Task to complete >>
Extract the complete essay on grief and the future word for word, from its title through its final sentence.

Text provided >>
Grief and The Fluctuating Future

When your love first dies, the lights of the universe are switched off.  

Time moving feels wrong, you want to scream at the sun for rising and you wonder how you’ve landed in this apocalyptic existence. People will tell you of a time when the pain eases, when your life will return to normal somehow… what they don’t realise is that normal doesn’t exist for you any longer. It cannot exist because the most central person to all of your hopes and dreams has gone… but it goes deeper, bloodier than that. I lost my ability to daydream when he died because it’s not only my future with him that stopped existing, but any future at all. I’ve always been a daydreamer… yet suddenly all I could see was such dark black that everything ceased to exist. There was no life, no air to breathe, the colour didn’t just drain from the world… the world ceased to exist under a blanket of darkness. Grief reconfigures so much of your life that it’s natural for the very concept of a future to feel alien. You’ve just fallen out of sync with the only life you ever knew and the trauma blocks vision.

At first the pain was all I could see. The idea of being in this much pain forever felt horrific, yet equally horrific was the idea that the pain would ease… because that would mean he really was dead and I had no idea what my life would look like, a life of After Him. I didn’t want that life. I was desperate for the pain to ease yet terrified of what that means… terrified that I’d be in this intense pain forever and equally terrified that the pain could ever go. That was much of what early grief was for me.

The truth is time doesn’t heal, it gives us space to absorb this loss into your life and learn how to carry it so we can become friends with our grief, a constant companion walking by our side. The intensity of the pain lightens as time gives us the space to build our lives around loss so we can move forward and find new joys… and that, right there, is one of the biggest things that made me realise I could survive this… joy and grief can co-exist.

Stored data
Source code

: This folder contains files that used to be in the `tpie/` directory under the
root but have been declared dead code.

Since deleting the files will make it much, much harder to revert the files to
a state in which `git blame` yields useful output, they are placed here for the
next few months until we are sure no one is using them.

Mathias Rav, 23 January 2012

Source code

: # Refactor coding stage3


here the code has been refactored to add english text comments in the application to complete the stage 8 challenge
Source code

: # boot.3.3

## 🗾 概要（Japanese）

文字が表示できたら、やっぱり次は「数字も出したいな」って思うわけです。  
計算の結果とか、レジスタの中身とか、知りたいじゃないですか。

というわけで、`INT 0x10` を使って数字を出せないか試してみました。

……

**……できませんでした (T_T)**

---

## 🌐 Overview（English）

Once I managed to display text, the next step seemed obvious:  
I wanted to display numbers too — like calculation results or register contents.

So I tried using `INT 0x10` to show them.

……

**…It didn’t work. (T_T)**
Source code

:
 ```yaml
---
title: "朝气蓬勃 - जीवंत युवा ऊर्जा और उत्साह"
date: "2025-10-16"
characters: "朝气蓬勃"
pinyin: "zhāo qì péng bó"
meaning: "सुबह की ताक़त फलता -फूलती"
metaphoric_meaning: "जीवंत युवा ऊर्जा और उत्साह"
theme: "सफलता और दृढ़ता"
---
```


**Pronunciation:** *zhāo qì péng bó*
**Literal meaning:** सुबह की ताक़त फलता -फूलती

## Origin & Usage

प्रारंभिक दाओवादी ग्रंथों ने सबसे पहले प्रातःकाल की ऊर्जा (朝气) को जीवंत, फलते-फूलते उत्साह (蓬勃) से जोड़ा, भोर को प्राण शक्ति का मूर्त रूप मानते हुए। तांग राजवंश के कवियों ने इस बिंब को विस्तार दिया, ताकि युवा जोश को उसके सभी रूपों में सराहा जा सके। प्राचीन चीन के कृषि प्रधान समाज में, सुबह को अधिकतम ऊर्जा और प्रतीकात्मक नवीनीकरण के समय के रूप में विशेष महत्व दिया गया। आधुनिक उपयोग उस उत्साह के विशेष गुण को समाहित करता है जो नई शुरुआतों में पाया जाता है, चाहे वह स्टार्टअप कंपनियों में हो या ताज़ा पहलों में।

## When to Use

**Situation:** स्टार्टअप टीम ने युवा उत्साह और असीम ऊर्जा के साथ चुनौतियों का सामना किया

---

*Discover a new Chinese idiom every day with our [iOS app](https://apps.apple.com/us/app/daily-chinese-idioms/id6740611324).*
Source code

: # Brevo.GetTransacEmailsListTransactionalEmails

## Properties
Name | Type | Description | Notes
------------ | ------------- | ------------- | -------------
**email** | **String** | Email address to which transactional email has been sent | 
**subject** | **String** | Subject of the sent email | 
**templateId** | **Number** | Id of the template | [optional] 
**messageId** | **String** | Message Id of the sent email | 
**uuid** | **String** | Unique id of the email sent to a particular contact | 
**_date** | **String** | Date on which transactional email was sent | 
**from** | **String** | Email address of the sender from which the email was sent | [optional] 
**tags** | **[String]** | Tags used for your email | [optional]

Result for this exercise >>
Grief and The Fluctuating Future

When your love first dies, the lights of the universe are switched off.  

Time moving feels wrong, you want to scream at the sun for rising and you wonder how you’ve landed in this apocalyptic existence. People will tell you of a time when the pain eases, when your life will return to normal somehow… what they don’t realise is that normal doesn’t exist for you any longer. It cannot exist because the most central person to all of your hopes and dreams has gone… but it goes deeper, bloodier than that. I lost my ability to daydream when he died because it’s not only my future with him that stopped existing, but any future at all. I’ve always been a daydreamer… yet suddenly all I could see was such dark black that everything ceased to exist. There was no life, no air to breathe, the colour didn’t just drain from the world… the world ceased to exist under a blanket of darkness. Grief reconfigures so much of your life that it’s natural for the very concept of a future to feel alien. You’ve just fallen out of sync with the only life you ever knew and the trauma blocks vision.

At first the pain was all I could see. The idea of being in this much pain forever felt horrific, yet equally horrific was the idea that the pain would ease… because that would mean he really was dead and I had no idea what my life would look like, a life of After Him. I didn’t want that life. I was desperate for the pain to ease yet terrified of what that means… terrified that I’d be in this intense pain forever and equally terrified that the pain could ever go. That was much of what early grief was for me.

The truth is time doesn’t heal, it gives us space to absorb this loss into your life and learn how to carry it so we can become friends with our grief, a constant companion walking by our side. The intensity of the pain lightens as time gives us the space to build our lives around loss so we can move forward and find new joys… and that, right there, is one of the biggest things that made me realise I could survive this… joy and grief can co-exist.